Collected data entries

^^^^^^^^^^^^^^^^

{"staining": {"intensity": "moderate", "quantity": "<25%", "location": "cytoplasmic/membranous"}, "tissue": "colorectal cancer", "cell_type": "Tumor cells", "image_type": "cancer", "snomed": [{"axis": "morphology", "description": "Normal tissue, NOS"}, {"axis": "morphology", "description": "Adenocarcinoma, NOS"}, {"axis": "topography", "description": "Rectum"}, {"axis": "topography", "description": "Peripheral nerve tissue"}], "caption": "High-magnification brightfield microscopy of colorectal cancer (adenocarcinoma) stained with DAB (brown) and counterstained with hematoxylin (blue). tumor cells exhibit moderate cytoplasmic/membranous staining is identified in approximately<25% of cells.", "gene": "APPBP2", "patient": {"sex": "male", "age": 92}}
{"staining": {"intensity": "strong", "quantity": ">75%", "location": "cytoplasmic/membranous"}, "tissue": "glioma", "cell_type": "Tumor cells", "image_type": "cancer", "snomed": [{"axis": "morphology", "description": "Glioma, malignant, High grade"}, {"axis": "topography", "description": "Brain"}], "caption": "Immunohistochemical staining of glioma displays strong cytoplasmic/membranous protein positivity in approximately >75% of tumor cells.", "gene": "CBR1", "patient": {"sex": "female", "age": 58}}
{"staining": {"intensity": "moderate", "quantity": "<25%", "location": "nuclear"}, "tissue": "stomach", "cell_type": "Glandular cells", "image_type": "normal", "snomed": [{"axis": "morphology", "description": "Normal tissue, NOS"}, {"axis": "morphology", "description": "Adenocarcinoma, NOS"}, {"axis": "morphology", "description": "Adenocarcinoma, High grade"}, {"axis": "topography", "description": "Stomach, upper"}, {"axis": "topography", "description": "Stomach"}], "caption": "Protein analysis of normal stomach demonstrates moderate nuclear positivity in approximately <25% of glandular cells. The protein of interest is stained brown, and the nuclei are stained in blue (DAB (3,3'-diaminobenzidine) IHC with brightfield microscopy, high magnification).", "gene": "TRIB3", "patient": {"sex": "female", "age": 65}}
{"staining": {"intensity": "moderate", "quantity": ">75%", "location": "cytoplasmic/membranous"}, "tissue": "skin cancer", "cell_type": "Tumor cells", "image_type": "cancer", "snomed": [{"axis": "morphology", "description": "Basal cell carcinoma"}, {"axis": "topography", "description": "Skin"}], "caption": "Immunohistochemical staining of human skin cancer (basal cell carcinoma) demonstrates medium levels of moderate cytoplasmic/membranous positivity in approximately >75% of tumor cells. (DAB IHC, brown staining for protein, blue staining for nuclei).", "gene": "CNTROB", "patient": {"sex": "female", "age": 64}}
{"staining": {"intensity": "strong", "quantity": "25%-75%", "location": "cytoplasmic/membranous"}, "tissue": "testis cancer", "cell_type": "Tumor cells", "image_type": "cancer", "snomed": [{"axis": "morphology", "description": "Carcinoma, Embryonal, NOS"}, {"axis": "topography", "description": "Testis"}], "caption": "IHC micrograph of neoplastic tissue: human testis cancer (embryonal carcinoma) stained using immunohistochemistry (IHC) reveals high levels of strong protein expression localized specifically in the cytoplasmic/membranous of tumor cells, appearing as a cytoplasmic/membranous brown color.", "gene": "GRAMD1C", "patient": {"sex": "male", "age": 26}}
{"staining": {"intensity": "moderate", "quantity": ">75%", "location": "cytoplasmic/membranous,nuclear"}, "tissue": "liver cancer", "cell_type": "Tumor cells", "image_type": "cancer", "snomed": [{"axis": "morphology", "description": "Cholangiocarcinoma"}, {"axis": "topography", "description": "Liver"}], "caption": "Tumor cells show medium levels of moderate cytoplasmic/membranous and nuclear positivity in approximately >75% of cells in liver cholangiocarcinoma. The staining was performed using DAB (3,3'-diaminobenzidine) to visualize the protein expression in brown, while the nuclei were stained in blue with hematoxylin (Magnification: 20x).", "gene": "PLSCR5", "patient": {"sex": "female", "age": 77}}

^^^^^^^^^^^^^^^^

* _Assigned task_
What is needed is a word-for-word copy of the records above, from the first line through the line that contains "staining of glioma".

* _Written solution_
{"staining": {"intensity": "moderate", "quantity": "<25%", "location": "cytoplasmic/membranous"}, "tissue": "colorectal cancer", "cell_type": "Tumor cells", "image_type": "cancer", "snomed": [{"axis": "morphology", "description": "Normal tissue, NOS"}, {"axis": "morphology", "description": "Adenocarcinoma, NOS"}, {"axis": "topography", "description": "Rectum"}, {"axis": "topography", "description": "Peripheral nerve tissue"}], "caption": "High-magnification brightfield microscopy of colorectal cancer (adenocarcinoma) stained with DAB (brown) and counterstained with hematoxylin (blue). tumor cells exhibit moderate cytoplasmic/membranous staining is identified in approximately<25% of cells.", "gene": "APPBP2", "patient": {"sex": "male", "age": 92}}
{"staining": {"intensity": "strong", "quantity": ">75%", "location": "cytoplasmic/membranous"}, "tissue": "glioma", "cell_type": "Tumor cells", "image_type": "cancer", "snomed": [{"axis": "morphology", "description": "Glioma, malignant, High grade"}, {"axis": "topography", "description": "Brain"}], "caption": "Immunohistochemical staining of glioma displays strong cytoplasmic/membranous protein positivity in approximately >75% of tumor cells.", "gene": "CBR1", "patient": {"sex": "female", "age": 58}}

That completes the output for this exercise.